Task directions:
Drop every picture. Then return, exactly, the lines from the beginning of the listing below through the one containing "The case for".

Material provided:

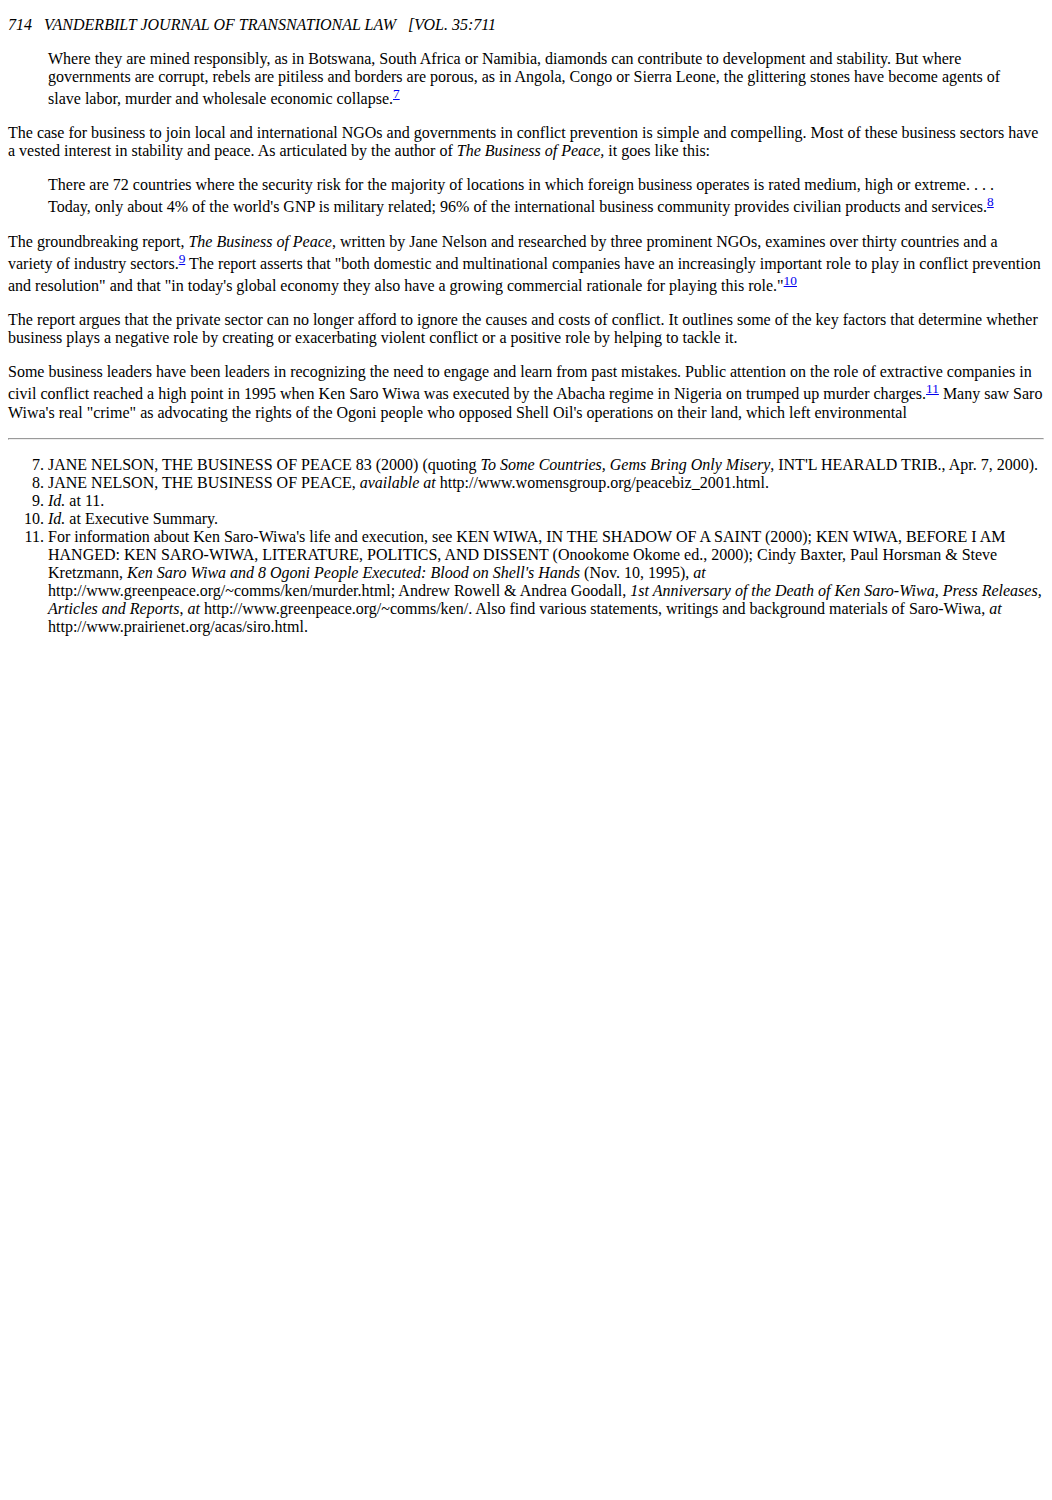714 VANDERBILT JOURNAL OF TRANSNATIONAL LAW [VOL. 35:711
Where they are mined responsibly, as in Botswana, South Africa or Namibia, diamonds can contribute to development and stability. But where governments are corrupt, rebels are pitiless and borders are porous, as in Angola, Congo or Sierra Leone, the glittering stones have become agents of slave labor, murder and wholesale economic collapse.7
The case for business to join local and international NGOs and governments in conflict prevention is simple and compelling. Most of these business sectors have a vested interest in stability and peace. As articulated by the author of The Business of Peace, it goes like this:
There are 72 countries where the security risk for the majority of locations in which foreign business operates is rated medium, high or extreme. . . . Today, only about 4% of the world's GNP is military related; 96% of the international business community provides civilian products and services.8
The groundbreaking report, The Business of Peace, written by Jane Nelson and researched by three prominent NGOs, examines over thirty countries and a variety of industry sectors.9 The report asserts that "both domestic and multinational companies have an increasingly important role to play in conflict prevention and resolution" and that "in today's global economy they also have a growing commercial rationale for playing this role."10
The report argues that the private sector can no longer afford to ignore the causes and costs of conflict. It outlines some of the key factors that determine whether business plays a negative role by creating or exacerbating violent conflict or a positive role by helping to tackle it.
Some business leaders have been leaders in recognizing the need to engage and learn from past mistakes. Public attention on the role of extractive companies in civil conflict reached a high point in 1995 when Ken Saro Wiwa was executed by the Abacha regime in Nigeria on trumped up murder charges.11 Many saw Saro Wiwa's real "crime" as advocating the rights of the Ogoni people who opposed Shell Oil's operations on their land, which left environmental
JANE NELSON, THE BUSINESS OF PEACE 83 (2000) (quoting To Some Countries, Gems Bring Only Misery, INT'L HEARALD TRIB., Apr. 7, 2000).
JANE NELSON, THE BUSINESS OF PEACE, available at http://www.womensgroup.org/peacebiz_2001.html.
Id. at 11.
Id. at Executive Summary.
For information about Ken Saro-Wiwa's life and execution, see KEN WIWA, IN THE SHADOW OF A SAINT (2000); KEN WIWA, BEFORE I AM HANGED: KEN SARO-WIWA, LITERATURE, POLITICS, AND DISSENT (Onookome Okome ed., 2000); Cindy Baxter, Paul Horsman & Steve Kretzmann, Ken Saro Wiwa and 8 Ogoni People Executed: Blood on Shell's Hands (Nov. 10, 1995), at http://www.greenpeace.org/~comms/ken/murder.html; Andrew Rowell & Andrea Goodall, 1st Anniversary of the Death of Ken Saro-Wiwa, Press Releases, Articles and Reports, at http://www.greenpeace.org/~comms/ken/. Also find various statements, writings and background materials of Saro-Wiwa, at http://www.prairienet.org/acas/siro.html.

Task solution:
714 VANDERBILT JOURNAL OF TRANSNATIONAL LAW [VOL. 35:711
Where they are mined responsibly, as in Botswana, South Africa or Namibia, diamonds can contribute to development and stability. But where governments are corrupt, rebels are pitiless and borders are porous, as in Angola, Congo or Sierra Leone, the glittering stones have become agents of slave labor, murder and wholesale economic collapse.7
The case for business to join local and international NGOs and governments in conflict prevention is simple and compelling. Most of these business sectors have a vested interest in stability and peace. As articulated by the author of The Business of Peace, it goes like this:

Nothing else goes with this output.